Describing the design is only half of RTL work. The other half is debugging it.
The bug that really sold me on this workflow showed up in translucent overlays and text. Most of the frame looked correct, but small clusters of pixels would go mysteriously missing. Because destination-color blending reads the existing framebuffer value, the obvious theory was a memory-ordering bug: a stale read, a read/write hazard, or perhaps the new fill cache occasionally returning old data.
Figure 3: Hardware (Mine, left) vs reference (86Box, right). The symptom looked like a framebuffer hazard: a few blended overlay pixels would be lost while most of the frame remained correct.
That theory was plausible enough that I chased it hard. I changed write priority, added a true direct no-cache path, and compared alternate-buffer reads. The artifact barely moved. That was the twist. It looked like a framebuffer hazard, but the evidence kept refusing to line up with that explanation.
This was where a netlist-aware trace helped much more than a conventional waveform viewer. Instead of staring at a large set of signals and manually aligning them across time, I used conetrace to follow the failing pixels stage by stage through the rasterizer, the TMU, the color-combine logic, and finally the framebuffer output. Once I could trace the suspect pixels end to end, the cache theory collapsed: the wrongness was already present before the framebuffer path could plausibly explain it.
Terminal
$ conetrace rv path core_1.rasterizer_1.o core_1.writeColor.i_fromPipeline --track 5241000
Annotation
Same fragment enters both paths; the tiny W precision loss is already present.
ref: {x: 396, y: 189, W: 1.972427, S: 124.492, T: 57.031}
Perspective rounding and per-pixel LOD already differ in the TMU path.

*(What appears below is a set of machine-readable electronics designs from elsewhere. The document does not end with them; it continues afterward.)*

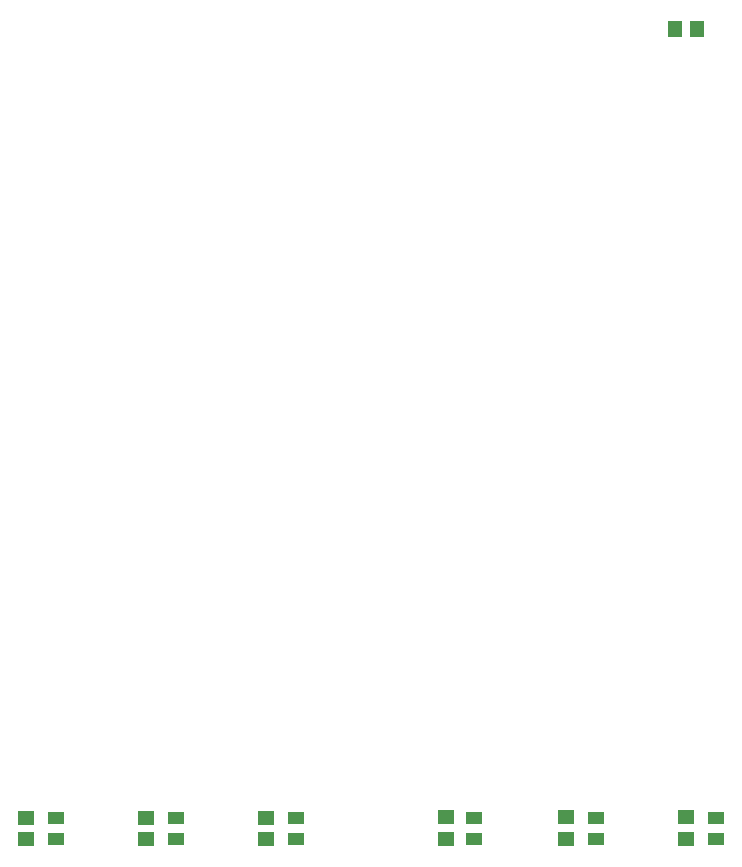
<source format=gbp>
G04*
G04 #@! TF.GenerationSoftware,Altium Limited,Altium Designer,20.0.2 (26)*
G04*
G04 Layer_Color=128*
%FSLAX25Y25*%
%MOIN*%
G70*
G01*
G75*
%ADD48R,0.05512X0.04724*%
%ADD49R,0.04724X0.05512*%
%ADD69R,0.05709X0.04331*%
D48*
X407000Y145240D02*
D03*
Y138154D02*
D03*
X367000Y145240D02*
D03*
Y138154D02*
D03*
X327000Y145240D02*
D03*
Y138154D02*
D03*
X267000Y145043D02*
D03*
Y137957D02*
D03*
X227000Y145043D02*
D03*
Y137957D02*
D03*
X187000D02*
D03*
Y145043D02*
D03*
D49*
X410543Y408000D02*
D03*
X403457D02*
D03*
D69*
X377000Y137957D02*
D03*
Y145043D02*
D03*
X417000D02*
D03*
Y137957D02*
D03*
X336500Y145043D02*
D03*
Y137957D02*
D03*
X237000Y145043D02*
D03*
Y137957D02*
D03*
X277000Y145043D02*
D03*
Y137957D02*
D03*
X197000D02*
D03*
Y145043D02*
D03*
M02*

</source>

ref: {S': 63.492, T': 14.031, lod: 1, texel: 0x6B}
Destination color matches exactly, which rules out the cache theory.
ref: {dst565: 0x4A29}
The reference blend path effectively uses dither-subtracted destination color.
ref: {src: 0x5A8C, dst_blend: 0x49E7, out: 0x4A69}
The RTL lands much darker than the reference by the final writeback.
ref: {final565: 0x4A69}
The real issue was not one catastrophically broken block. It was a stack of small hardware-accuracy mismatches that only became visible together.
The first problem was precision. Float-triangle `W` was being quantized too early as it passed through the TMU path. The second was that perspective texcoord rounding and per-pixel LOD adjustment were slightly off near mip boundaries. The third was in blending: I was using the expanded destination color for blend-factor math, but real Voodoo behavior effectively wants the dither-subtracted destination color instead.
Each of those behaviors was almost right in isolation. Together, on exactly the right class of blended textured primitives, they produced visibly wrong pixels. That is why the bug felt random. Most of the frame was fine, and even the failing path was only wrong in a narrow corner of the state space.
The fix was to stop arguing from the first plausible theory and instead match the machine stage by stage. I preserved wider `W`, `S`, and `T` accumulators, corrected the perspective rounding and LOD math, and fed dither-subtracted destination color into the blend-factor computation. Once those details matched the reference behavior, the "memory-ordering bug" disappeared, because it had never been a memory-ordering bug at all.
A conventional waveform viewer can show every signal involved here, but it leaves most of the reconstruction to the engineer. A netlist-aware query tool moves some of that reconstruction into the tooling itself. On a design like the Voodoo, that difference is the gap between a plausible theory and an actual explanation.